======== Listed entries
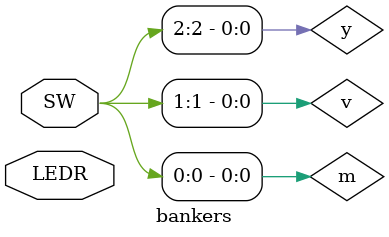
<source format=v>
module bankers(SW, LEDR);
input [2:0] SW;
input [0:0] LEDR;

wire m, v, y;

assign m = SW[0];
assign v = SW[1];
assign y = SW[2];

assign LEDR[0] = (m & ~v & y) | (m & v & y) | (m & v & ~y);
endmodule 
</source>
================
Exercise directions – Where a line of the data above includes "assign", copy that line.

Task response –
assign m = SW[0];
assign v = SW[1];
assign y = SW[2];
assign LEDR[0] = (m & ~v & y) | (m & v & y) | (m & v & ~y);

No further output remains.